Zayn hanya tersenyum sebagai respon.
“Ariana … aku dan Leon akan menyapa Mr. Liam dulu … kami permisi.” Nadine membawa Leonard meninggalkan Ariana yang melongo bingung.
“Apa Pak Zayn selalu enggak jelas seperti itu?” Leonard yang masih belum terima dengan sikap tidak sopan Zayn yang tidak membalas tegurannya lantas bertanya.
“Aku atas nama pak Zayn meminta maaf, sedang ada kendala dengan perjanjian bisnis dengan salah satu klien dan itu mungkin mempengaruhi mood pak Zayn.” Sebagai CMO, tentu Nadine harus menjaga citra dan nama baik Zayn.
“Oh ….” Leonard berusaha maklum, dengan cepat bisa melupakan kekesalannya kepada Leonard karena malam ini Nadine menempel terus seolah mereka adalah sepasang kekasih.
***
Nadine baru saja turun dari mobil Leonard ketika ponselnya bergetar.
Nama Zayn Rayden Natamanggala tertera di layar ponselnya.
Mata Nadine menyipit curiga, pria itu pasti akan cari masalah dengannya,
“Ada apa?” tanya Nadine saat menjawab panggilan itu.
“Dengar baik-baik,” suara Zayn terdengar rendah dan dalam. “Aku ada di depan rumahmu.”
Nadine membeku di teras rumah.
“Apa?”
“Temui aku sekarang.” Suara berat Zayn memerintah.
Sebelum Nadine sempat membalas, panggilan terputus.
Hatinya berdebar kencang.
“Kenapa?” tanya Leonard, melihat ekspresi Nadine yang tiba-tiba berubah.
Nadine tersenyum kecil, mencoba mengabaikan kegugupannya. “Enggak apa-apa. Aku masuk dulu, ya. Terima kasih untuk malam ini.”
Leonard mengangguk. “Selamat malam Nadine, selamat istirahat.” Lalu Leonard masuk ke dalam mobil.
Begitu mobil Leonard menghilang di tikungan, Nadine berjalan ke pagar dan menemukan Zayn berdiri di sana.
Pria itu masih mengenakan setelan dari pesta, tetapi dasinya sudah dilepas, dan ekspresinya….
Gelap.
Bersandar setengah bagian tubuhnya pada pintu mobil. Nadine melirikan mata ke kursi kemudian namun kosong. Sepertinya Zayn mengemudikan mobilnya sendiri.
Sebelum Nadine sempat berkata apa-apa, Zayn menarik tangannya dengan cepat melingkari pinggang Nadine membawa d**a mereka. Merapat.
Dan detik berikutnya, bibir Zayn sudah menempel di bibir Nadine.
Nadine membulatkan mata, terkejut dengan serangan tiba-tiba itu.
Ciuman Zayn begitu dalam, menyecap begitu keras, panas, dan penuh kuasa.
Perlahan tangan Zayn pindah ke belakang kepala Nadine, menggenggam tengkuknya, menariknya lebih dekat, seolah ingin memastikan bahwa Nadine tidak bisa pergi ke mana pun.

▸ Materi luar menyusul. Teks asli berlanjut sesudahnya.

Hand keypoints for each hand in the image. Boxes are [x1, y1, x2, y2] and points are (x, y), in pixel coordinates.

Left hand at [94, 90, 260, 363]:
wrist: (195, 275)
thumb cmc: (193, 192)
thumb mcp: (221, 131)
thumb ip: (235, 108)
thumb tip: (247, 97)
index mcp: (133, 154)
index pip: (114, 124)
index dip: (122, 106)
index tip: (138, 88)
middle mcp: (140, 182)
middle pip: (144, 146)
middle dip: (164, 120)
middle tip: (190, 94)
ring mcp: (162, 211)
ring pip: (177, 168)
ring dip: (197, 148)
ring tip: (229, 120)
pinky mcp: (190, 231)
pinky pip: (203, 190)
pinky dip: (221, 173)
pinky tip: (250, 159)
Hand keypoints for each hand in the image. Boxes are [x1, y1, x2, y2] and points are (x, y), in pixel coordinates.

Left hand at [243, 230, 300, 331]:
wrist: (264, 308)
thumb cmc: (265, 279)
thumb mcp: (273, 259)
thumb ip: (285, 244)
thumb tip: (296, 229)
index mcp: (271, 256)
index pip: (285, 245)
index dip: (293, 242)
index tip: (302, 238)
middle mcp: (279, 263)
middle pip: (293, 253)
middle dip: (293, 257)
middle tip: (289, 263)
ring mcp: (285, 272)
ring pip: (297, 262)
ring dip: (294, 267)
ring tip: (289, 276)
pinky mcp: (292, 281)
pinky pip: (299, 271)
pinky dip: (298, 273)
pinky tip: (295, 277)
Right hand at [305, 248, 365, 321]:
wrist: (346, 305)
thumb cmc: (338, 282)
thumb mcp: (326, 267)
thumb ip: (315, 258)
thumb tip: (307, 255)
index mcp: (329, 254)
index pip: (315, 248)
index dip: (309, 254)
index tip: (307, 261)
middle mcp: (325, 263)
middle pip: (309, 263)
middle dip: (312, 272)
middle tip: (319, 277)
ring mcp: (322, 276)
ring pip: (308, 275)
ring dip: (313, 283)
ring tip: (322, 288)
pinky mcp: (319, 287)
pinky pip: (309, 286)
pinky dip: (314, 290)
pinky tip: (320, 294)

Nadine seharusnya mendorong d**a Zayn bahkan semestinya menampar pria itu.
Tapi tubuhnya tidak bekerja sama malam menikmati ciuman Zayn dan seperti tempo hari, membalas pagutan Zayn dengan mengulum bibir bawahnya saat pria itu mengulum bibir atasnya.
Hingga akhirnya, Zayn mengendurkan ciumannya, menatapnya dengan mata membara.
“Apa yang kamu lakukan?” desis Nadine, napasnya masih tersengal.
Zayn menatapnya dalam-dalam. “Kamu pikir kamu bisa membuatku cemburu, Nadine?”
Nadine menelan ludah.
“Aku bisa memainkan permainan ini lebih baik darimu,” lanjutnya dengan nada rendah yang berbahaya sembari menangkup sisi wajah Nadine.
“Jangan membuatku murka, Nadine!” Ibu jari Zayn mengusap bibir Nadine yang bengkak karena ulahnya.
“ Nanti kamu akan menyesal,” sambungnya lagi dengan nada dan tatapan mengancam.
Lalu, tanpa mengatakan apa-apa lagi, Zayn berbalik dan berjalan pergi, meninggalkan Nadine yang masih terjebak dalam kebingungan dan emosi yang berantakan.
Astaga.
Dia benar-benar dalam masalah sekarang.